You can see in this file that it sets the StartupObject property and then creates a temporary file containing a hard-coded entry point (which is referenced by the property). The targets in this file are executed just before compilation and the temporary file is included in the set of files that are built by the compiler.

So using the System.CommandLine.DragonFruit package doesn't change the way the compiler works, it "just" uses some MSBuild hacks and compiler switches to insert itself into the execution flow of the program. From the targets file the code that is inserted looks like this (CDATA sections & MSBuild variables removed for clarity):

// <auto-generated>This file was created automatically</auto-generated>
using System.Runtime.CompilerServices;
using System.Threading.Tasks;
internal class AutoGeneratedProgram
  public static async Task<int> Main(string[] args)
    return await System.CommandLine.DragonFruit.CommandLine.ExecuteAssemblyAsync(
      entryAssembly: typeof(global::AutoGeneratedProgram).Assembly,
      args: args,
      entryPointFullTypeName: "AutoGeneratedProgram"

This is the real entry point for the program. As a side note I listed the valid method signatures for entry points since the dawn of time in .NET terms above; starting with .NET Core 2.0 the following additional signatures are also valid.

public static async Task Main();
public static async Task<int> Main();
public static async Task Main(string[] args);
public static async Task<int> Main(string[] args);

The entry point in AutoGeneratedProgram matches the final option on that list, and you can see it just hands off to the CommandLine.ExecuteAssemblyAsync(...) method to get its job done. This is the method that coordinates parsing the inputs from the args parameter passed to the real entry point, generating help output and finding the real entry point (that I wrote) and invoking it.

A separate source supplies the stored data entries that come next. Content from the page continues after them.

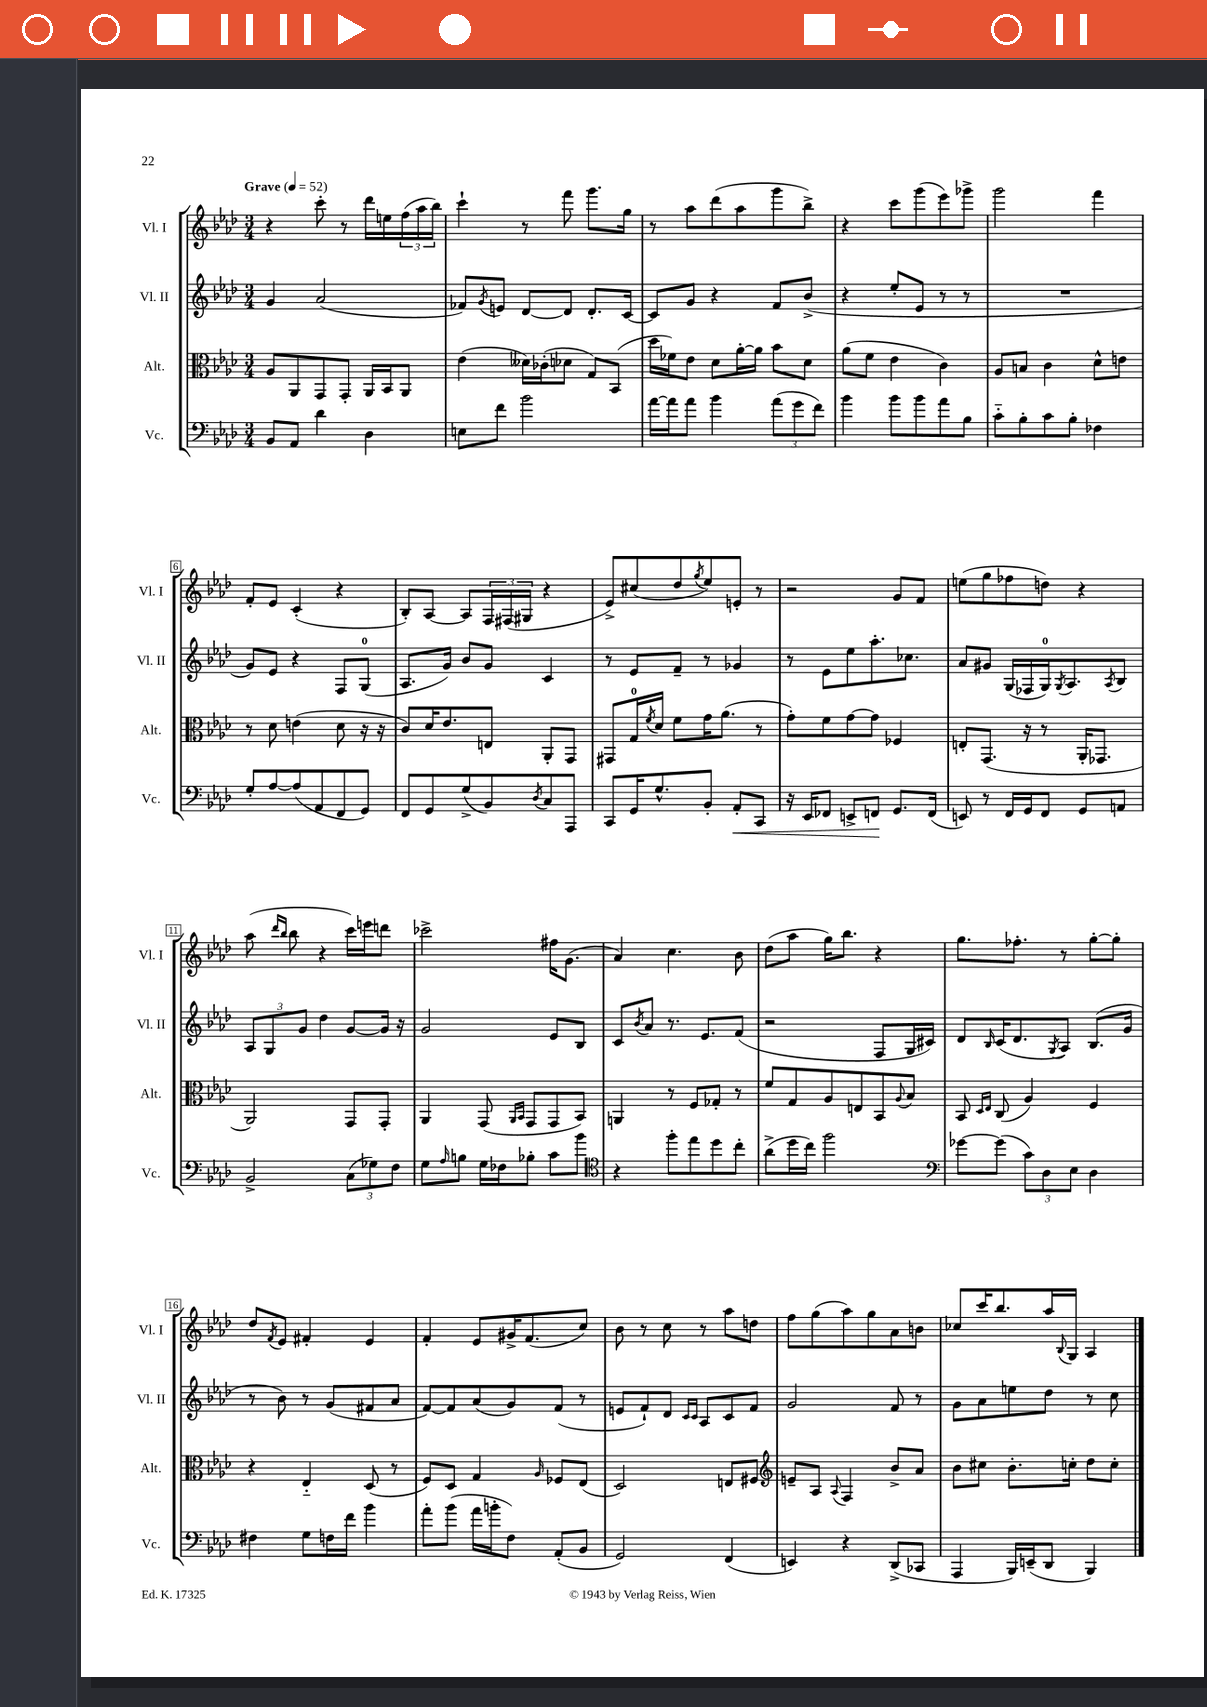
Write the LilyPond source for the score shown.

<<
\new StaffGroup <<
\new Staff = "s0" \with { instrumentName = "Vl. I" shortInstrumentName = "Vl. I" } {
    \clef treble \key aes \major \numericTimeSignature \time 3/4 \tempo "Grave" 4 = 52
    r4 c'''8-. r8 des'''16 e''16 \tuplet 3/2 { f''16( aes''16 bes''16) } |
    c'''4-! r8 f'''8 g'''8. g''16 |
    r8 aes''8 des'''8( aes''8 g'''8 bes''8->) |
    r4 c'''8 g'''8( ees'''8) ges'''8-> |
    g'''2 f'''4 |
    f'8-. ees'8 c'4-.( r4 |
    bes8-.) aes8~ aes8 \tuplet 3/2 { f16 fis16( gis16 } r4 |
    ees'8->) cis''8( des''8 \acciaccatura { g''8 } ees''8) e'8-. r8 |
    r2 g'8 f'8 |
    e''8( g''8 fes''8 d''8) r4 |
    aes''8( \grace { des'''16 bes''16 } bes''8 r4 c'''16) e'''16 d'''8 |
    ces'''2-> fis''16 g'8.( |
    aes'4) c''4. bes'8 |
    des''8( aes''8 g''16) bes''8. r4 |
    g''8. fes''8.-. r8 g''8~-. g''8-. |
    des''8 \acciaccatura { f'8 } ees'8 fis'4-. ees'4 |
    f'4-. ees'8 gis'16-> f'8.( c''8) |
    bes'8 r8 c''8 r8 aes''8 d''8 |
    f''8 g''8( aes''8) g''8 aes'8 b'8 |
    ces''8 c'''16 bes''8. aes''16 \appoggiatura { bes8 } g16 aes4 \bar "|." |
}
\new Staff = "s1" \with { instrumentName = "Vl. II" shortInstrumentName = "Vl. II" } {
    \clef treble \key aes \major \numericTimeSignature \time 3/4
    g'4 aes'2( |
    fes'8) \acciaccatura { g'8 } e'8 des'8~ des'8 des'8.-. c'16~ |
    c'8 g'8 r4 f'8 bes'8->( |
    r4 ees''8-. ees'8 r8 r8 |
    R2. |
    g'8) ees'8 r4 f8 g8-0( |
    aes8. g'16) bes'8 g'8 c'4 |
    r8 ees'8 f'8-- r8 ges'4 |
    r8 ees'8 ees''8 aes''8.-. ces''8. |
    aes'8 gis'8 g16( fes16 g16-0) \acciaccatura { g8 } aes8. \acciaccatura { aes8 } bes8 |
    \tuplet 3/2 { aes8 g8 g'8 } des''4 g'8~ g'16 r16 |
    g'2 ees'8 bes8 |
    c'8 \acciaccatura { bes'8 } aes'8 r8. ees'8. f'8( |
    r2 f8 g16 cis'16) |
    des'8 \grace { bes16 } c'16( des'8. \acciaccatura { g8 } aes8) bes8.( g'16 |
    r8 bes'8) r8 g'8( fis'8 aes'8 |
    f'8~) f'8 aes'8( g'8) f'8( r8 |
    e'8 f'8-!) des'8 \grace { c'16 c'16 } aes8 c'8 f'8 |
    g'2 f'8 r8 |
    g'8 aes'8 e''8 des''8 r8 c''8 \bar "|." |
}
\new Staff = "s2" \with { instrumentName = "Alt." shortInstrumentName = "Alt." } {
    \clef alto \key aes \major \numericTimeSignature \time 3/4
    aes8 aes,8 g,8 g,8-. aes,16 bes,16 aes,8 |
    ees'4( deses'16) ces'16-.( des'8 g8) bes,8( |
    des''16 fes'16) ees'8 des'8 aes'16~-. aes'16 bes'8 des'8 |
    aes'8( f'8 ees'4 c'4) |
    aes8 b8 c'4 des'8-^ e'8 |
    r8 des'8 e'4( des'8 r16 r16 |
    c'8) des'16 ees'8. e8 aes,8-. g,8 |
    gis,8 g16-0 \acciaccatura { f'8 } des'16 f'8 g'16 aes'8.( r8 |
    g'8-.) f'8 g'8~ g'8 fes4 |
    e8-. g,8.( r16 r8 aes,16-. ges,8. |
    aes,2) g,8 g,8-. |
    aes,4 g,8( \grace { aes,16 bes,16 } g,8 g,8 bes,8) |
    a,4 r8 f8 ges8-. r8 |
    f'8 g8 aes8 e8 bes,8 \appoggiatura { aes8 } bes8 |
    bes,8 \grace { des16 ees16 } c8( aes4) f4 |
    r4 ees4-_ des8( r8 |
    f8) des8 g4 \grace { aes16 } fes8 ees8( |
    des2) e8 fis8 |
    \clef treble e'8-- aes8 \appoggiatura { aes8 } f4 bes'8-> aes'8 |
    bes'8 cis''8 bes'8.-. c''16-. des''8 c''8-. \bar "|." |
}
\new Staff = "s3" \with { instrumentName = "Vc." shortInstrumentName = "Vc." } {
    \clef bass \key aes \major \numericTimeSignature \time 3/4
    bes,8 aes,8 des'4 des4 |
    e8 f'8 bes'2 |
    aes'16~ aes'16 aes'8 bes'4 \tuplet 3/2 { aes'8( g'8 f'8) } |
    bes'4 bes'8 bes'8 aes'8 bes8 |
    c'8-_ bes8-. c'8 bes8-. fes4 |
    g8-. aes8~ aes8( aes,8 f,8 g,8) |
    f,8 g,8 g8->( bes,8) \acciaccatura { des8 } c8 aes,,8 |
    c,8 g,16 g8.-^ bes,8-. aes,8-.\< c,8 |
    r16 ees,16 fes,8 e,8-> f,8\! g,8. f,16( |
    e,8) r8 f,16 g,16 f,8 g,8 a,8 |
    bes,2-> \tuplet 3/2 { c8( ges8) f8 } |
    g8 \grace { aes16 } b8 g16 fes16 bes8-. c'8 bes'8 |
    \clef tenor r4 f''8-. ees''8 des''8 c''8-. |
    aes'8->( des''16 c''16) f''2 |
    \clef bass ges'8~ ges'8( \tuplet 3/2 { c'8) des8 ees8 } des4 |
    fis4 g8 f16 f'16 bes'4 |
    aes'8-. bes'8( aes'16 b'16-. f8) aes,8-.( bes,8 |
    g,2) f,4( |
    e,4) r4 des,8->( ces,8 |
    aes,,4 bes,,16) e,16--( des,8 bes,,4) \bar "|." |
}
>>
>>
\layout { \context { \Score \override BarNumber.stencil = #(make-stencil-boxer 0.1 0.3 ly:text-interface::print) } }
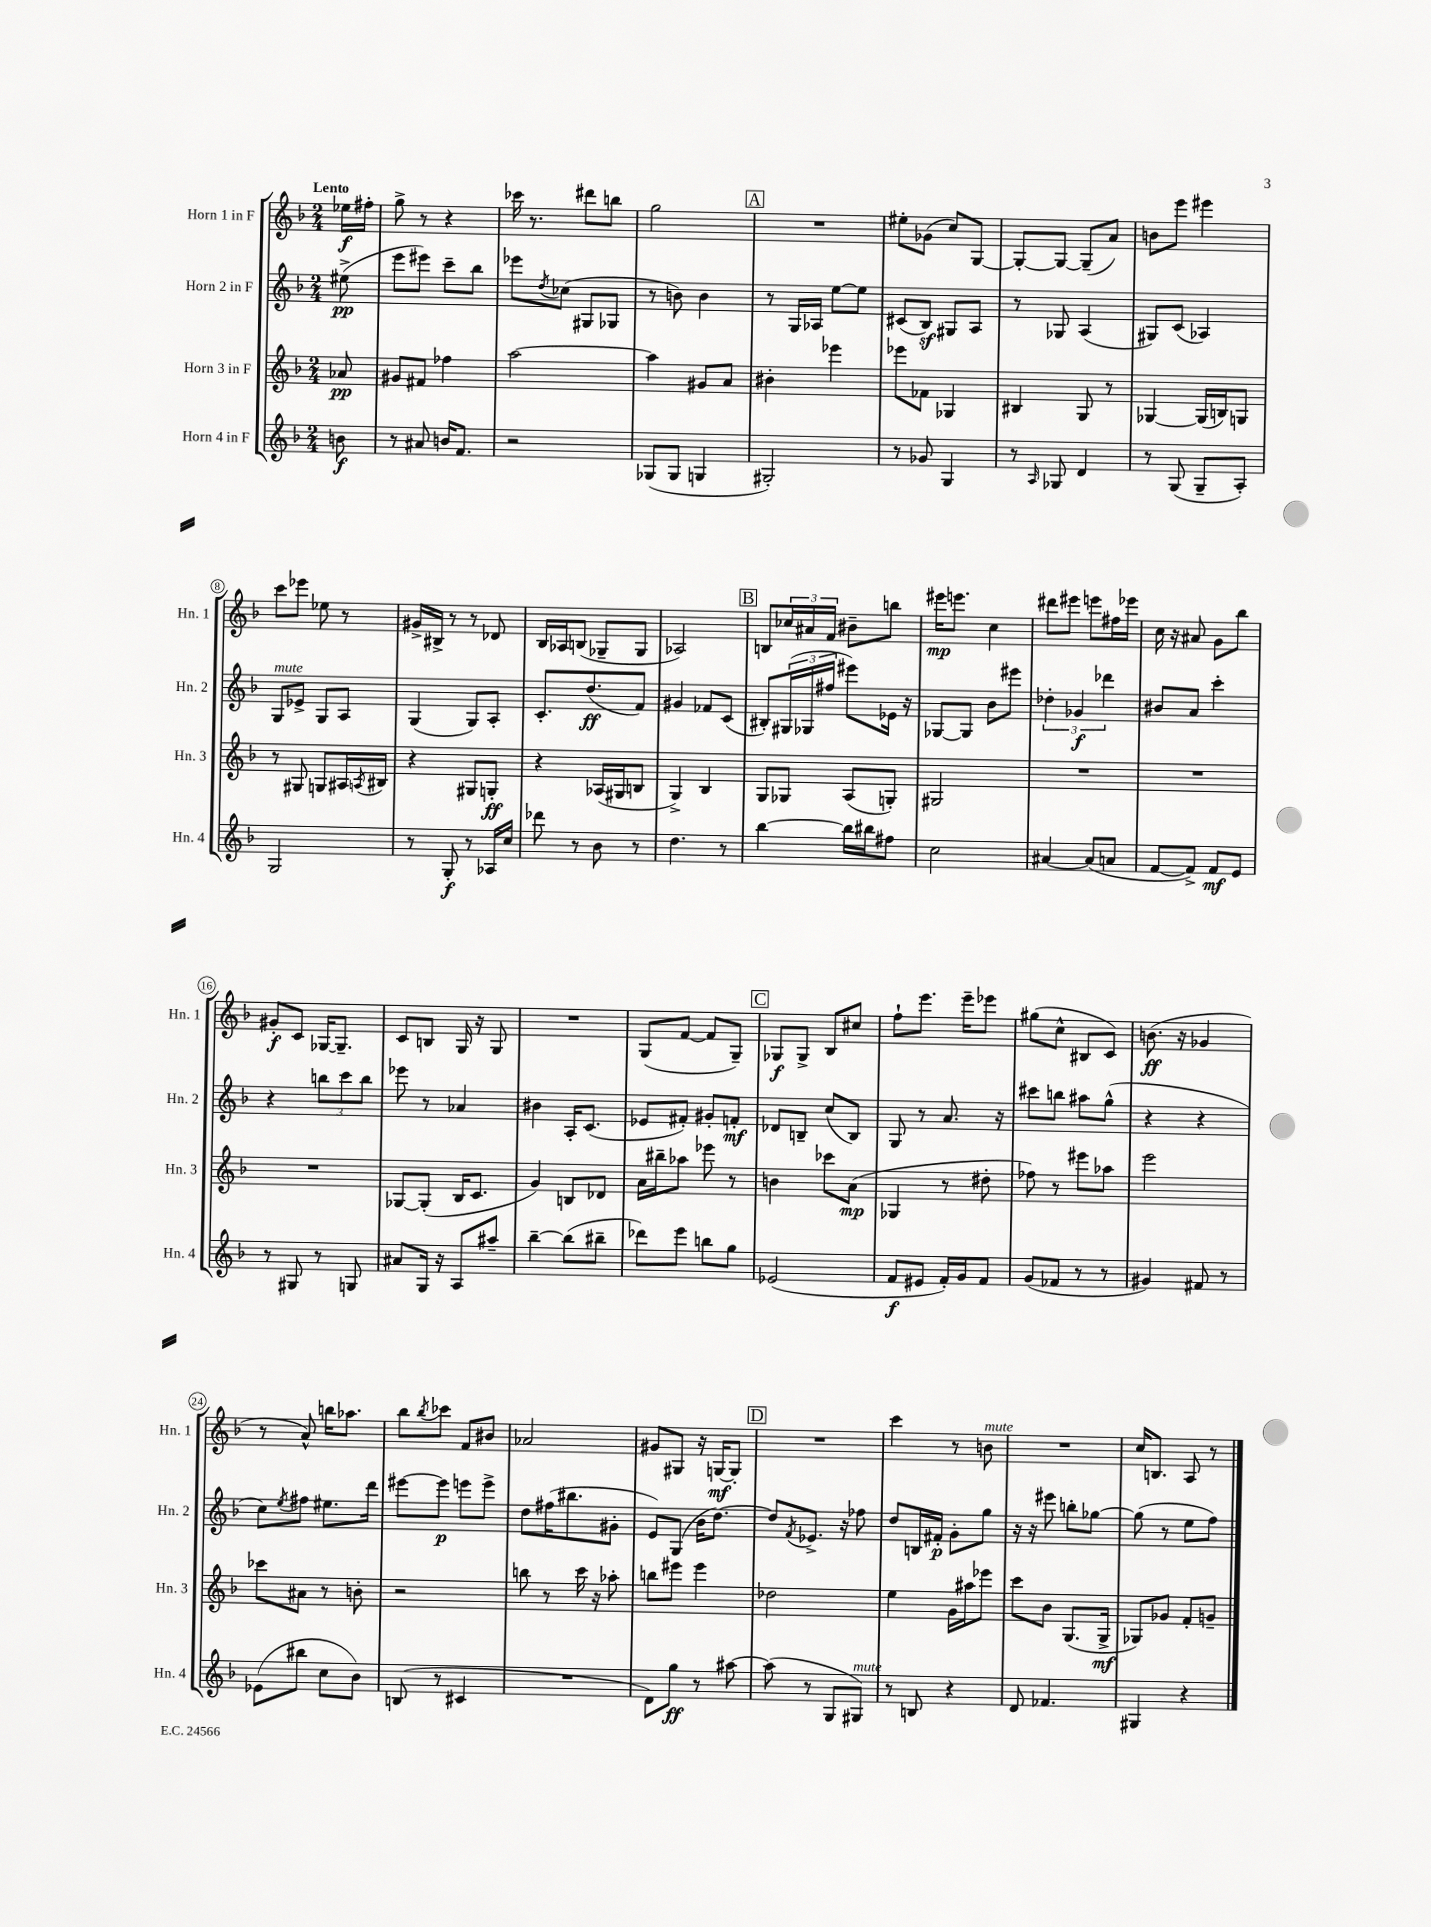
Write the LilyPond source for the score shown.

<<
\new StaffGroup <<
\new Staff = "s0" \with { instrumentName = "Horn 1 in F" shortInstrumentName = "Hn. 1" } {
    \clef treble \key f \major \numericTimeSignature \time 2/4 \partial 8 \tempo "Lento"
    ees''16\f fis''16-. |
    g''8-> r8 r4 |
    ces'''16 r8. dis'''8 b''8 |
    g''2 |
    \mark \markup { \box "A" } R2 |
    eis''8-. ges'8( c''8) g8~ |
    g8~-. g8~ g8--( a'8) |
    b'8 e'''8 eis'''4 |
    c'''8 ees'''8 ees''8 r8 |
    gis'16-> bis16-> r8 r8 des'8 |
    bes16 aes16 b8( ges8-- ges8 |
    aes2) |
    \mark \markup { \box "B" } b8 \tuplet 3/2 { ces''16 ais'16 f'16 } bis'8-- b''8 |
    eis'''16\mp e'''8. c''4 |
    dis'''8 eis'''8 e'''8 fis''16 ees'''16 |
    c''16 r16 ais'8 g'8 bes''8 |
    gis'8-.\f c'8 ges16~ ges8.-- |
    c'8 b8 g16 r16 g8 |
    R2 |
    g8( f'8~ f'8 g8--) |
    \mark \markup { \box "C" } ges8\f ges8-> bes8 cis''8 |
    f''8-! e'''8. e'''16-- ees'''8 |
    gis''8( c''8-^ bis8 c'8) |
    b'8.\ff( r16 ges'4 |
    r8 a'8-^) b''16 aes''8. |
    bes''8 \acciaccatura { bes''8 } ces'''8 f'8 bis'8 |
    aes'2 |
    gis'8 gis8 r16 g16~\mf g8-. |
    \mark \markup { \box "D" } R2 |
    c'''4 r8 b'8^\markup { \italic "mute" } |
    R2 |
    c''16 b8. a8 r8 \bar "|." |
}
\new Staff = "s1" \with { instrumentName = "Horn 2 in F" shortInstrumentName = "Hn. 2" } {
    \clef treble \key f \major \numericTimeSignature \time 2/4 \partial 8
    eis''8->\pp( |
    e'''8 eis'''8) c'''8-- bes''8 |
    ees'''8 \acciaccatura { d''8 } ces''8( gis8 ges8 |
    r8 b'8) b'4 |
    \mark \markup { \box "A" } r8 g16 aes16 e''8~ e''8 |
    cis'8( bes8\sf) gis8 a8 |
    r8 ges8 a4( |
    gis8) c'8( aes4) |
    g8^\markup { \italic "mute" } ees'8-> g8 a8 |
    g4( g8) a8-. |
    c'8.-. d''8.\ff( f'8) |
    gis'4 fes'8 c'8( |
    \mark \markup { \box "B" } bis8-.) \tuplet 3/2 { gis16( ges16 fis''16 } eis'''8) ees'16 r16 |
    ges8~ ges8 bes'8 eis'''8 |
    \tuplet 3/2 { des''4-. ges'4\f des'''4 } |
    bis'8 a'8 c'''4-. |
    r4 \tuplet 3/2 { b''8 c'''8 b''8 } |
    ees'''8 r8 aes'4 |
    bis'4 a16-. c'8.( |
    ees'8 fis'8-.) gis'8-. f'8-.\mf |
    \mark \markup { \box "C" } des'8 b8-- c''8( b8) |
    g8 r8 a'8. r16 |
    cis'''8 b''8 ais''8 g''8-^( |
    r4 r4 |
    c''8) \acciaccatura { e''8 } fis''8 eis''8. d'''16 |
    eis'''8~ eis'''8\p e'''8 e'''8-> |
    d''8 fis''16( bis''8. gis'8-. |
    e'8) g8( bes'16 d''8.~) |
    \mark \markup { \box "D" } d''8 \acciaccatura { f'8 } ees'8.-> r16 fes''8 |
    d''8 b16 fis'16-.\p g'8-. g''8 |
    r16 r16 eis'''8 b''8-. ges''8~ |
    ges''8( r8 e''8 f''8) \bar "|." |
}
\new Staff = "s2" \with { instrumentName = "Horn 3 in F" shortInstrumentName = "Hn. 3" } {
    \clef treble \key f \major \numericTimeSignature \time 2/4 \partial 8
    aes'8\pp |
    gis'8 fis'8 fes''4 |
    a''2~ |
    a''4 gis'8 a'8 |
    \mark \markup { \box "A" } bis'4-. ees'''4 |
    ees'''8 fes'8 ges4 |
    bis4 g8 r8 |
    ges4~ ges16( b16) g8 |
    r8 gis8 g8 ais16 \acciaccatura { a8 } bis16 |
    r4 gis8 g8-.\ff |
    r4 aes16( gis16 b8 |
    g4->) bes4 |
    \mark \markup { \box "B" } g8 ges8 a8( g8-.) |
    gis2 |
    R2 |
    R2 |
    R2 |
    ges8~ ges8-.( bes16 c'8. |
    g'4) b8 des'8 |
    a'16 bis''16-- aes''8 ees'''8 r8 |
    \mark \markup { \box "C" } b'4 ces'''8 a'8\mp( |
    ges4 r8 dis''8-. |
    fes''8) r8 eis'''8 aes''8 |
    e'''2 |
    ces'''8 ais'8 r8 b'8-. |
    r2 |
    b''8 r8 c'''16 r16 aes''8-. |
    b''8 eis'''8 eis'''4 |
    \mark \markup { \box "D" } des''2 |
    e''4 g'16 ais''16 ees'''8 |
    c'''8 bes'8 g8.( g16->\mf |
    ges8) ges'8 f'8-. g'8-- \bar "|." |
}
\new Staff = "s3" \with { instrumentName = "Horn 4 in F" shortInstrumentName = "Hn. 4" } {
    \clef treble \key f \major \numericTimeSignature \time 2/4 \partial 8
    b'8\f |
    r8 ais'8 b'16 f'8. |
    r2 |
    ges8( ges8 g4 |
    \mark \markup { \box "A" } gis2-.) |
    r8 ges'8 g4 |
    r8 \grace { a16 } ges8 d'4 |
    r8 g8( g8-- a8-.) |
    g2 |
    r8 g8-.\f r8 aes16 c''16 |
    des'''8 r8 bes'8 r8 |
    d''4. r8 |
    \mark \markup { \box "B" } bes''4~ bes''16 bis''16 fis''8 |
    c''2 |
    ais'4~ ais'8( a'8 |
    f'8~ f'8->) f'8\mf e'8 |
    r8 gis8 r8 g8 |
    ais'8 g16 r16 a8 ais''8-- |
    bes''4~-- bes''8( bis''8-- |
    des'''8) e'''8 b''8 g''8 |
    \mark \markup { \box "C" } ees'2( |
    f'8\f eis'8 f'16-.) g'16 f'8 |
    g'8( fes'8 r8 r8 |
    gis'4) fis'8 r8 |
    ees'8( bis''8 c''8 bes'8) |
    b8( r8 cis'4 |
    R2 |
    d'8) g''8\ff r8 ais''8~ |
    \mark \markup { \box "D" } ais''8( r8 g8 gis8^\markup { \italic "mute" }) |
    r8 b8 r4 |
    d'8 fes'4. |
    gis4 r4 \bar "|." |
}
>>
>>
\layout { \context { \Score \override BarNumber.stencil = #(make-stencil-circler 0.1 0.3 ly:text-interface::print) } }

Method signatures for the Main entry point can take more than primitive types, so let's say I knew my inputs needed to be directory paths, I could do the following:

public static Task<int> Main(DirectoryInfo[] paths, FileInfo output);

The approach here is reminiscent of the way that ASP.NET translates web-requests to methods on a controller and I wasn't surprised to see some familiar class names in related libraries.

The System.CommandLine set of packages are all very early preview at the moment and they might just be experimentation that goes anywhere, but the way it takes care of translating command-line inputs makes it trivially easy to build command-line applications. I'd recommend take a look through the code because it looks like there is lots of interesting stuff there including a rendering API and also some kind of support for sub-commands and custom argument parsing.